While India is flourishing under the outsourced labor market scenario, the U.S. worker finds himself competing on a somewhat unfair playing field. It costs roughly $100,000 to produce a competent software engineer in the U.S. The average cost of producing a software engineer in India is roughly $20,000 – with the Indian government picking up the tab in many cases. Furthermore, while STEM education has become almost a dirty word among U.S. educators who prefer a more liberal-arts oriented curriculum, India rewards STEM degrees (math, science, engineering, and medicine) to the exclusion of almost all other professions.

What is not going to happen is that a shrinking of the world.  Investments will flow where they are most richly rewarded. Customers will seek the lowest cost and highest value options among competing providers.  An America First approach that attempts to merely impose trade sanctions on imports of goods, labor and services will fail flatly.  An appropriate response to rising global competition in tech goods and services should be a heightened investment in STEM education at all levels of the educational system. We should understand that an educated, technologically competent workforce is not merely a function of market demand, but a core national infrastructure priority. The U.S. government should continue to invest in technological innovation and education because it ultimately protects American interests from global competition. The Indians and Chinese have proven this model – provided state-sponsored education in core industries – and over the past two decades basically risen from starvation to prosperity to a real competitive threat to the United States.

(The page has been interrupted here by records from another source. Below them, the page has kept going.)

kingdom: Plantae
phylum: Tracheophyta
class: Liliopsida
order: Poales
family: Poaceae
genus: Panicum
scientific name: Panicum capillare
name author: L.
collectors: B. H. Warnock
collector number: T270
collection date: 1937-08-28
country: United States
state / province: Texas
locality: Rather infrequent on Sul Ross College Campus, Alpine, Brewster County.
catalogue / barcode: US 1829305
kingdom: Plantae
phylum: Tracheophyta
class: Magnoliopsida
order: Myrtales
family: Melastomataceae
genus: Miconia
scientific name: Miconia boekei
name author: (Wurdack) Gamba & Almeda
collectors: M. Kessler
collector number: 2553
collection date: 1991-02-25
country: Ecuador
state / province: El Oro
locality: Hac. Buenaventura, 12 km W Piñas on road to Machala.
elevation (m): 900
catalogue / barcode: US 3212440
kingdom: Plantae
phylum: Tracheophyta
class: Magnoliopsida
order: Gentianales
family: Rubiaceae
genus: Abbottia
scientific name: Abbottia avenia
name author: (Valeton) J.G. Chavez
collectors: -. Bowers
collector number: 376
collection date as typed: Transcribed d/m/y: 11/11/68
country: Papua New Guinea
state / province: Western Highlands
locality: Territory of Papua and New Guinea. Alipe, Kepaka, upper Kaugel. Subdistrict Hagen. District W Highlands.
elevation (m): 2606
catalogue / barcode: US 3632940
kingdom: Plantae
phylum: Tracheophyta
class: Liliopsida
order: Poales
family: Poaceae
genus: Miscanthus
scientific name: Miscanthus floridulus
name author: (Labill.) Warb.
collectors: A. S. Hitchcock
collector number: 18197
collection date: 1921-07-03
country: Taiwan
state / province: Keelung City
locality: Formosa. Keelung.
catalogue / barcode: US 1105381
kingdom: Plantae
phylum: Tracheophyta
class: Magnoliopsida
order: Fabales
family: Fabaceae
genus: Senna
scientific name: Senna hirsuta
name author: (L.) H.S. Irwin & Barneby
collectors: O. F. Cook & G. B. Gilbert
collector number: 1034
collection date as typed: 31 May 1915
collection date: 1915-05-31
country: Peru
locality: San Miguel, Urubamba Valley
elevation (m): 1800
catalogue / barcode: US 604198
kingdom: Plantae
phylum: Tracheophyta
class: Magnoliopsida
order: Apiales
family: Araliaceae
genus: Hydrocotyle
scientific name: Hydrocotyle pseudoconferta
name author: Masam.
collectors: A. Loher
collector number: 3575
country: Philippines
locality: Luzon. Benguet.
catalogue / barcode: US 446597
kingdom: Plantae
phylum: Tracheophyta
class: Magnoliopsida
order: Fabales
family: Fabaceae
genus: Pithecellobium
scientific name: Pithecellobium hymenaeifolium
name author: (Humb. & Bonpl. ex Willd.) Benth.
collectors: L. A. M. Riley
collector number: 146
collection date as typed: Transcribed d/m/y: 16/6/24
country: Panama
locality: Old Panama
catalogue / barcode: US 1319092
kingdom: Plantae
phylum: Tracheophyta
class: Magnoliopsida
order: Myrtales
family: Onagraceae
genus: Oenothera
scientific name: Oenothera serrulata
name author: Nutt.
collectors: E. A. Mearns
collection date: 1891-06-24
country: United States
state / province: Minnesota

While we should not lead with protectionism, the U.S. should not give away its intellectual property either.  When asked during a quarterly earnings call in 2006 why his company had not moved more of its chip manufacturing facilities offshore, Intel CEO Andy Grove responded that “shop-floor” innovation drove chip design for a greater degree than most of its competitors understood.  The Chinese, Korean and Indian firms that manufacture outsourced U.S. designs understand this all too well.  Just compare an I-phone to a Samsung Galaxy smart phone. Their designs are remarkably similar because Samsung essentially produces all of Apple’s designs – and borrows significantly from Apple’s intellectual property along the way to developing its own competing products.

There are two primary reasons to protect the U.S. worker. The first is obvious: without a robust work force, no one will be able to afford all of the goods sold in the United States. The second reason, though at least as important, is slightly less obvious. By outsourcing manufacturing and services, we are essentially giving away the secret sauce that goes into technological innovation in the first place. We need to be careful that in the quest to find ever cheaper workers we don’t give away the whole store to foreign competition.